The Outgoing Chief Executive Officer of the Ghana Chamber of Bulk Oil Distributors, Senyo Hosi, says Ghanaians are justified in their demand for a reduction in petroleum tariffs to ease current economic hardships.
According to him, some of the petroleum taxes are merely nuisance taxes which have outlived their purpose and should thus be scrapped.
He stated that Ghana’s current tax regime overburdens people, and despite the large revenue gains from the sector, there has not been any form of infrastructural investment into the Ghanaian society using the funds.
“See, we’re paying taxes every year, we’re raising 7, 8, 9 billion cedis from petroleum, the SPT was brought in and that’s even what? 2 or 3 billion every year because we said that upstream revenues were dropping so we were bringing that in.
“Upstream revenues are not dropping, they’re going up because petroleum prices have gone up, so then consumers have every case why a tax like the SPT should be gone,” he said on JoyNews’ PM Express Business Edition.

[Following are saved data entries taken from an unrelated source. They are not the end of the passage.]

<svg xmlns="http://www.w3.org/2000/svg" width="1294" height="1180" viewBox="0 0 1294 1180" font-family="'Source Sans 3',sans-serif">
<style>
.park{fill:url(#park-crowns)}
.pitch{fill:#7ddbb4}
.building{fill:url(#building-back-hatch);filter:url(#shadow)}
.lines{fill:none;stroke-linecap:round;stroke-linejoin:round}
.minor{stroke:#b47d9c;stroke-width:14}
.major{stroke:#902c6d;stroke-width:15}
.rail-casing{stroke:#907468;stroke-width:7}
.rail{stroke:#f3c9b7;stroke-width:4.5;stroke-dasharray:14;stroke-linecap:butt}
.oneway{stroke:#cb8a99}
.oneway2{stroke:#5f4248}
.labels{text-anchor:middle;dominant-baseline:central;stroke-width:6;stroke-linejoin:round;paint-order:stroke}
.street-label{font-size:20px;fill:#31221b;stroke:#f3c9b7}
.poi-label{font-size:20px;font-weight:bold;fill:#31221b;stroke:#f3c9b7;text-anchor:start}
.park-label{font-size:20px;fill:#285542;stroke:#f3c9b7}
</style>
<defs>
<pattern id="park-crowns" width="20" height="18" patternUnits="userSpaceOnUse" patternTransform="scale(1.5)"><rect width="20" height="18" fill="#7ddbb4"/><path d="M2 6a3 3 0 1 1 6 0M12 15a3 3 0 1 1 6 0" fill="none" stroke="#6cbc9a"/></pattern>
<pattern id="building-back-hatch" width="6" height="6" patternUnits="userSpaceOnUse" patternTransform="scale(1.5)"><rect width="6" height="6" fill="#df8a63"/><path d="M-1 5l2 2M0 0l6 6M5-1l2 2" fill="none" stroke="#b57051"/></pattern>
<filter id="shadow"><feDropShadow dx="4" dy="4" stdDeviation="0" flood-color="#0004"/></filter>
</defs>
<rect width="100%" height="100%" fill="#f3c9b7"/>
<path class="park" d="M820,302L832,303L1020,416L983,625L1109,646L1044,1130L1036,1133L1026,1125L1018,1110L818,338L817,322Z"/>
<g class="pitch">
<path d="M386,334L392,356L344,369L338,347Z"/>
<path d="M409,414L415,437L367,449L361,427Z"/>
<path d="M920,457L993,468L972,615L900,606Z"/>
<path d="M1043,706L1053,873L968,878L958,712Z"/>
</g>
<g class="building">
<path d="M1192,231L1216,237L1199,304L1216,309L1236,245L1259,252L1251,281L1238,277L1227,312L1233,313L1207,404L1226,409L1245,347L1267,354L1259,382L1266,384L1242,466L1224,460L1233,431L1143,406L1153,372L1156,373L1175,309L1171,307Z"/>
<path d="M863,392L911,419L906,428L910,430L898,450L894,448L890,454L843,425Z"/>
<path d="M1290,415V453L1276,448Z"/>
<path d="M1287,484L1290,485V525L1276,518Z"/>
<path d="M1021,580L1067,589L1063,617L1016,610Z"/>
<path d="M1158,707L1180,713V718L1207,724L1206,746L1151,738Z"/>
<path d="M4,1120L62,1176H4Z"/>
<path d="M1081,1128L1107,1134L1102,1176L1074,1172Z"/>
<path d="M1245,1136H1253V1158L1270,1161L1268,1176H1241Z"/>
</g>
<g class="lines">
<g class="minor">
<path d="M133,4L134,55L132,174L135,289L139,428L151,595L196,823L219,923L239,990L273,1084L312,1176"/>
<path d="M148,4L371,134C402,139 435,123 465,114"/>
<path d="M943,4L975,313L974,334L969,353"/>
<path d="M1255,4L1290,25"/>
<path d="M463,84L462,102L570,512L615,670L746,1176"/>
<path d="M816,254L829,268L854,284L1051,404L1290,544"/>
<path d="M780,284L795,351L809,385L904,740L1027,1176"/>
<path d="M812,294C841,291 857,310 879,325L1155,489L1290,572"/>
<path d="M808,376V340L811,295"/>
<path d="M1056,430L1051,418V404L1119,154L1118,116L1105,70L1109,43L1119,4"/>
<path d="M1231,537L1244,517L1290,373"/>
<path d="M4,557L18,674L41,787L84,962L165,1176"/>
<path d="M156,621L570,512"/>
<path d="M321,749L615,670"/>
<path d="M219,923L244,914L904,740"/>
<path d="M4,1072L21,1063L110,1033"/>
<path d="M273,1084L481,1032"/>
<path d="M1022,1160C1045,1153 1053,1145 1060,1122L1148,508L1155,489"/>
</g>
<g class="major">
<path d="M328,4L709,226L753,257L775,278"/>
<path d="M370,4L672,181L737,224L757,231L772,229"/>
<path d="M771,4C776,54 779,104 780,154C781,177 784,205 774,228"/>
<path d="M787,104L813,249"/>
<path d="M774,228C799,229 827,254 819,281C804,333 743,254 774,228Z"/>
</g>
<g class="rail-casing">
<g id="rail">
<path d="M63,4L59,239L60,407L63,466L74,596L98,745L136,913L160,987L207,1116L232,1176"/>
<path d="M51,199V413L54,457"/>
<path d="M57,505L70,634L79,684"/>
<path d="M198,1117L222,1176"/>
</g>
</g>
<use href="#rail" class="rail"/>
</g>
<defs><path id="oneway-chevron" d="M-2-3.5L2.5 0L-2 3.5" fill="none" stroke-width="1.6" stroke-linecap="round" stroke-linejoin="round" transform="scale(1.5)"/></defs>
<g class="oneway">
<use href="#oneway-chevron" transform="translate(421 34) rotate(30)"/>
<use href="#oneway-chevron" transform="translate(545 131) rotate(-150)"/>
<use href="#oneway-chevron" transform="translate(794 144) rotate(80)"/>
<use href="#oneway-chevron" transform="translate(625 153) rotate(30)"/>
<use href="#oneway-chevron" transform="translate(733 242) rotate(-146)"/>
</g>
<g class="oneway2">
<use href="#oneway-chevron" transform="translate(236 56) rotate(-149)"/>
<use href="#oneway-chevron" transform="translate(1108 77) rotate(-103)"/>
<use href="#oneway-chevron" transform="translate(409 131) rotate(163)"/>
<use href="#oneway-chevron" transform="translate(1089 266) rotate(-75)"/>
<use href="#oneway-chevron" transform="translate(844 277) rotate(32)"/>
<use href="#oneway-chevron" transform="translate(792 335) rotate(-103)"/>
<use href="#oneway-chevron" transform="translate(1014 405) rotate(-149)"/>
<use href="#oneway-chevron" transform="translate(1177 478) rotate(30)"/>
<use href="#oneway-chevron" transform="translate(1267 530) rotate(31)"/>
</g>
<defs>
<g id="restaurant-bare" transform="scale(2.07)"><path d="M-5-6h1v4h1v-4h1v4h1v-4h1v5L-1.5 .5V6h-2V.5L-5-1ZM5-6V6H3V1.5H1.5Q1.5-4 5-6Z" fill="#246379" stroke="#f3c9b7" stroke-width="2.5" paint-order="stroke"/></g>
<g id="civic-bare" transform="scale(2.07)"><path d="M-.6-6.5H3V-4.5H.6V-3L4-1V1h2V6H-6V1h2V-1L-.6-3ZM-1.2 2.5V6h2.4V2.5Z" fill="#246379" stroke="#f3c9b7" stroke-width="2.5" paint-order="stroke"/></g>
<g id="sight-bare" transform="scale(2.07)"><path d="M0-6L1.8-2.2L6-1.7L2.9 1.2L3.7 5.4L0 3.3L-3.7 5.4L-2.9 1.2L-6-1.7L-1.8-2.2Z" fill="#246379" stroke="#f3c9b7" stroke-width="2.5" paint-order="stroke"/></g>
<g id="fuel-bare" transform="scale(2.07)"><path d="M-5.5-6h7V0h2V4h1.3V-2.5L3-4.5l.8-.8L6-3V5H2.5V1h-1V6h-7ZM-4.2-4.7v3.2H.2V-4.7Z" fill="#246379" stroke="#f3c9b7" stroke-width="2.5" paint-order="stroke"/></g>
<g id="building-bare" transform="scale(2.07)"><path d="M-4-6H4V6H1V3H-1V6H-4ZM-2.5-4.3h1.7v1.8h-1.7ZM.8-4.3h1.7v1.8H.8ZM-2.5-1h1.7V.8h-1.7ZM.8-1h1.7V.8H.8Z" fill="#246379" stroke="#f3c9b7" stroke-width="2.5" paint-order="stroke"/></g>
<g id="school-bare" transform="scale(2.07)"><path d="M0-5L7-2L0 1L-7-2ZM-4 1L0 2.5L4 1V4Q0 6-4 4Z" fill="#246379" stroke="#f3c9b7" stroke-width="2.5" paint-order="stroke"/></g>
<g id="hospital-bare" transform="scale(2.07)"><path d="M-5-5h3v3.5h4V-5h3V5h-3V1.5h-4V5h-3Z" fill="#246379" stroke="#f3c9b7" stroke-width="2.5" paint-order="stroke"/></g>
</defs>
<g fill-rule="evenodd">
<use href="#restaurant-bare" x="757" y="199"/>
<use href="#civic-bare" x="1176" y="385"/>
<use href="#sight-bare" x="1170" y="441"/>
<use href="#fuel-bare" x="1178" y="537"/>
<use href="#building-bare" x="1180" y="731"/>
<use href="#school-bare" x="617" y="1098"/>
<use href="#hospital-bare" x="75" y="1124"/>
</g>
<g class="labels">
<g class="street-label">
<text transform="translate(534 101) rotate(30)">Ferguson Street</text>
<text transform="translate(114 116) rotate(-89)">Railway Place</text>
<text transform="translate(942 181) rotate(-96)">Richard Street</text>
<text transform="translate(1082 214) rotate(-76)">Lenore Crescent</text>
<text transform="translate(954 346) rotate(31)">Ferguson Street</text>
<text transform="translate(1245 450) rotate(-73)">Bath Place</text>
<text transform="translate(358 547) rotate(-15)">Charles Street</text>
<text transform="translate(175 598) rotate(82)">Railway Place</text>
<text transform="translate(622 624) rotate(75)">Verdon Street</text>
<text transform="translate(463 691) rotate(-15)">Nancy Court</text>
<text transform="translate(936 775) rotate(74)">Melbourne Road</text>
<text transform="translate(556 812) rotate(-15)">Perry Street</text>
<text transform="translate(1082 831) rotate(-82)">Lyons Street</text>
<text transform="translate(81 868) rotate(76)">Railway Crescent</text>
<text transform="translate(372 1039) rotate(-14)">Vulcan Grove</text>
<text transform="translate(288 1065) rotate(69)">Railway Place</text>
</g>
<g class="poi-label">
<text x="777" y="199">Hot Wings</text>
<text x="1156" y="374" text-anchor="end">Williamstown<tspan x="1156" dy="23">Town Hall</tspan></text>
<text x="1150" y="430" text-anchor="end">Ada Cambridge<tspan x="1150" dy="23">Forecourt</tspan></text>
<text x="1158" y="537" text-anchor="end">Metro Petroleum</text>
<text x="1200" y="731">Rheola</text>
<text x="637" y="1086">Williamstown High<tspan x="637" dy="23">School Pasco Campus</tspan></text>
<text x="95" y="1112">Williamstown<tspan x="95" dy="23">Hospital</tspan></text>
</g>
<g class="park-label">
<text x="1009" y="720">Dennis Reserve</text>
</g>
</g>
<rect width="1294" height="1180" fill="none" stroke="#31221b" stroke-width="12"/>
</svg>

He explained that the current high inflation rate, partly caused by the hikes in petroleum prices could have largely been mitigated had the government made major investments into the railway sector and other modes of mass transportation using petroleum revenue.
He noted that such an investment would have afforded Ghanaians a cheaper transportation alternative consequently easing the hardships they currently face having to buy fuel and pay ever increasing commercial transport fares.
“I support the public because they’ve invested through the sector in government and government has actually failed woefully in investing back in systems that mitigate distress relative to petroleum prices. Now all the money you collected all this while, what key infrastructure investment have you made that will make life for the consumer easier as far as their regular spend on petrol is concerned?
“So if you had a railway running through Adenta straight to Accra Central, a detour that goes to Circle; we had a rail that was running from Kasoa or Bawjiase or wherever all the way to Tema linking these two places; these are the nexus that you actually have because everyone will end up passing somewhere around Tetteh Quarshie or passing somewhere around Circle, something like that.
“Another one running all the way from Nsawam down to Circle, people can decide to park their car because people need transportation, they don’t need cars. We all don’t need cars, we need transportation; cars provide transportation. We have to be careful what we ask for,” he said.
“If I can’t afford fuel today to move my car, I should be able to have an alternative, decent kind of transportation. Do you really have that in Ghana? You don’t. The trotro will cost more than rail will. Have we invested in a rail network to be able to deliver that?” he added.
Senyo Hosi suggested that an investment in an extensive railway network would have provided Ghana a more efficient use of its surplus power generated.
However, he said, successive governments have neglected the sector thus providing no cushion for the ordinary Ghanaian.
“We are sitting here, we have so much power, we’re generating so much power, we’re paying some millions of dollars for dormant capacity – I mean, for capacity charges that are unproductive, that power could have been channeled to power rail.
“We won’t be losing on that end but we’ll actually be saving. So my cost of transportation as an individual or as a regular Ghanaian will drop. If you like to drive nonetheless, you face the music yourself because you’ll pay the full price of the fuel.
“But government has failed and it must admit and possibly even apologise to the people of Ghana, all successive governments included,” he said.